(Saved data entries)
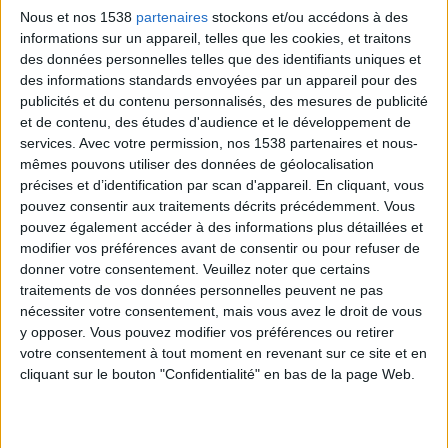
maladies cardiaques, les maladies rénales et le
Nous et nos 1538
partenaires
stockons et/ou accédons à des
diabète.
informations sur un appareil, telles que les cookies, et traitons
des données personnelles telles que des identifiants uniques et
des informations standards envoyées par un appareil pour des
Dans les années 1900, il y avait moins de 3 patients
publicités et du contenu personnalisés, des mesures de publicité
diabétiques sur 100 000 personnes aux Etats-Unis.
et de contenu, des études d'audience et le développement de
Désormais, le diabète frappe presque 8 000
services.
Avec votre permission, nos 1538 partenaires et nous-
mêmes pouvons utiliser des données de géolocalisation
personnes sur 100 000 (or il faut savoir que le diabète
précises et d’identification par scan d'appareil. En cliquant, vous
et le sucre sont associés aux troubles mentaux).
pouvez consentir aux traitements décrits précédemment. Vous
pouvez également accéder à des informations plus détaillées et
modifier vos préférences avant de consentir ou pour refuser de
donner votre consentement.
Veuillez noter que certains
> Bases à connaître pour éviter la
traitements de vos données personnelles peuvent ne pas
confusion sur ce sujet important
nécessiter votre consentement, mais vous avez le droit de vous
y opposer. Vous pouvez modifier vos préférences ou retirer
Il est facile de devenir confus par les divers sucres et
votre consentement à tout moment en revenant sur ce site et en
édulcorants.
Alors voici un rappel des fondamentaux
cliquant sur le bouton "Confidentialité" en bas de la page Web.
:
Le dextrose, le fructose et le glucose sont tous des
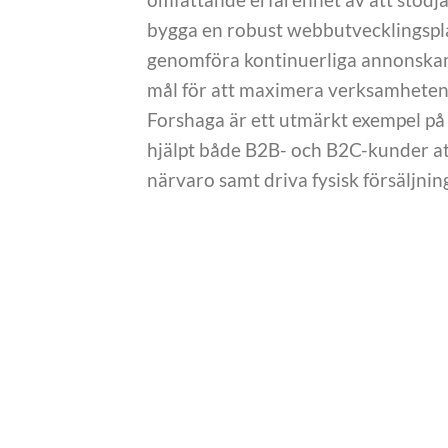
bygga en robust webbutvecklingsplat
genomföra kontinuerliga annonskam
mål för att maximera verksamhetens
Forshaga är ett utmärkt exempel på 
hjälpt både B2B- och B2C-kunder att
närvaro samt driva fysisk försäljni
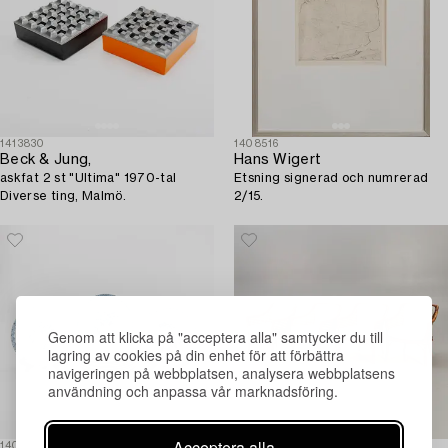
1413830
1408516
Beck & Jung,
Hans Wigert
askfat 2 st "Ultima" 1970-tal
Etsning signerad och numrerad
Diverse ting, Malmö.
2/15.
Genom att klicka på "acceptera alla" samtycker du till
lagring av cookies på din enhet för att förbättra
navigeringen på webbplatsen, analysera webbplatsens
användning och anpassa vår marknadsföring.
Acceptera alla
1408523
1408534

---

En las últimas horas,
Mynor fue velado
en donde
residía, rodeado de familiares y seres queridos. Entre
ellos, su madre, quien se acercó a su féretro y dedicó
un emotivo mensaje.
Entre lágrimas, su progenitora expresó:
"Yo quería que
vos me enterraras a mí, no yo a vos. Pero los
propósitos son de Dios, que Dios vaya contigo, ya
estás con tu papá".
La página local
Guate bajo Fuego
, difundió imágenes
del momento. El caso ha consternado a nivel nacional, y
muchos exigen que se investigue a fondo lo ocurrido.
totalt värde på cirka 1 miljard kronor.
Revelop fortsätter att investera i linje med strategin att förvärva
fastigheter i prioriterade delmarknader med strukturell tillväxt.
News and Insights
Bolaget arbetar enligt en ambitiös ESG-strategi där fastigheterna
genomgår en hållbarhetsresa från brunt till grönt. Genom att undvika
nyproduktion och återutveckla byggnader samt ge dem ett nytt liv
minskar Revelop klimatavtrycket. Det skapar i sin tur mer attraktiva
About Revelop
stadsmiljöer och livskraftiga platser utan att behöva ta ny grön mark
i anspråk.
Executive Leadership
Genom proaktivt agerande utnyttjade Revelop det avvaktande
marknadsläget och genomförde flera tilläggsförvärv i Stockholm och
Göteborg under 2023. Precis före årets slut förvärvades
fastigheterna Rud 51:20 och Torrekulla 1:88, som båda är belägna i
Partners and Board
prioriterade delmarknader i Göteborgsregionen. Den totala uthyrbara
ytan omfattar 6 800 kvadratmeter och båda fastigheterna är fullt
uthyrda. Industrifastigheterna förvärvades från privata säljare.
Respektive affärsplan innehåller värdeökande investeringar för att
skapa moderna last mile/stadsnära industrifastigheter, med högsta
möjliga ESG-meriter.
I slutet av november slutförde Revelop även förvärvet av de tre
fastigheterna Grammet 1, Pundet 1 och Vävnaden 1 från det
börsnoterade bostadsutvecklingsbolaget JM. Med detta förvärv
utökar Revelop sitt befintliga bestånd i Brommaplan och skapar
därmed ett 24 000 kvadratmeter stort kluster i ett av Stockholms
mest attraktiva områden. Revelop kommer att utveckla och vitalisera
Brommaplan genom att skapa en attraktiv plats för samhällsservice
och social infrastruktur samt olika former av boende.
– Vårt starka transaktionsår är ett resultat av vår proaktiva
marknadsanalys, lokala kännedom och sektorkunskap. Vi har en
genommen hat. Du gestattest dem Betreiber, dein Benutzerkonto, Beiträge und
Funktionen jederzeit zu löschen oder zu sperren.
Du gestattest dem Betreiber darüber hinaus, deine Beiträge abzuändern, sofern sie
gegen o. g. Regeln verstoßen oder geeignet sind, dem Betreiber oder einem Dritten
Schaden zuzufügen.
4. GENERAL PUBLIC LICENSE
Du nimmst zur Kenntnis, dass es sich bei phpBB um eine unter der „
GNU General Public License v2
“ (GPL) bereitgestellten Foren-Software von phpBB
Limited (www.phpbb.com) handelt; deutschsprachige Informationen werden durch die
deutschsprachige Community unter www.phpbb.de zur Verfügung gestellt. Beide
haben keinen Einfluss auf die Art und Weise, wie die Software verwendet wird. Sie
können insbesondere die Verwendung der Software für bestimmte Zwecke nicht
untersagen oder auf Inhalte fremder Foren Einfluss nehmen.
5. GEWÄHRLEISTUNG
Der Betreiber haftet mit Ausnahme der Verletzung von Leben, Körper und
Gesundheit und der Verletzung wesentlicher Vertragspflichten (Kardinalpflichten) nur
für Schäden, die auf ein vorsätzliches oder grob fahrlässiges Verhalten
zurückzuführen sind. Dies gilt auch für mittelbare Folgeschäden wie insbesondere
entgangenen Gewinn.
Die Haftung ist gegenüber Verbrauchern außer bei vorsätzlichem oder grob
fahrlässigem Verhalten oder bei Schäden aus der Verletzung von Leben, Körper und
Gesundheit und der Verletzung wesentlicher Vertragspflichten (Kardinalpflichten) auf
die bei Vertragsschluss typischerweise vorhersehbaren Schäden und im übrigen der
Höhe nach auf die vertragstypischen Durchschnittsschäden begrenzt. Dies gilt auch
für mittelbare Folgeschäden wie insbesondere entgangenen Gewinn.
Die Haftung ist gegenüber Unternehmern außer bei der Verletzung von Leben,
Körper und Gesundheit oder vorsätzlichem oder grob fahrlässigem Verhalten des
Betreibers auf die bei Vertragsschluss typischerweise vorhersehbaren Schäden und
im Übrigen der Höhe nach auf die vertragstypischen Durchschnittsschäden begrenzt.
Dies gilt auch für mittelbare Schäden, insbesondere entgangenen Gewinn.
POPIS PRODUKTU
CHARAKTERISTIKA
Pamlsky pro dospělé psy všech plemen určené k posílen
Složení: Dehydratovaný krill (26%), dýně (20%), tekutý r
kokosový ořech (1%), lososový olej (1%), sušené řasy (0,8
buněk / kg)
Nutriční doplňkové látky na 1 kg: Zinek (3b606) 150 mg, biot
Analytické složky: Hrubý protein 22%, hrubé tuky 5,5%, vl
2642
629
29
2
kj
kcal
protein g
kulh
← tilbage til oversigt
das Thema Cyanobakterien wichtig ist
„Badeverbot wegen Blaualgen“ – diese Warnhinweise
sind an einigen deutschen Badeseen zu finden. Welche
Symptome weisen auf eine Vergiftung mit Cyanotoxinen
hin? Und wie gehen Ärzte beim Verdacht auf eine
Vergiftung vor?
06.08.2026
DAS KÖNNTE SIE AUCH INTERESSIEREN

- _Exercise description_:
Could you find every line in the records above that contains the word "fahrlässigem" and copy it?

- _Task response_:
fahrlässigem Verhalten oder bei Schäden aus der Verletzung von Leben, Körper und
Körper und Gesundheit oder vorsätzlichem oder grob fahrlässigem Verhalten des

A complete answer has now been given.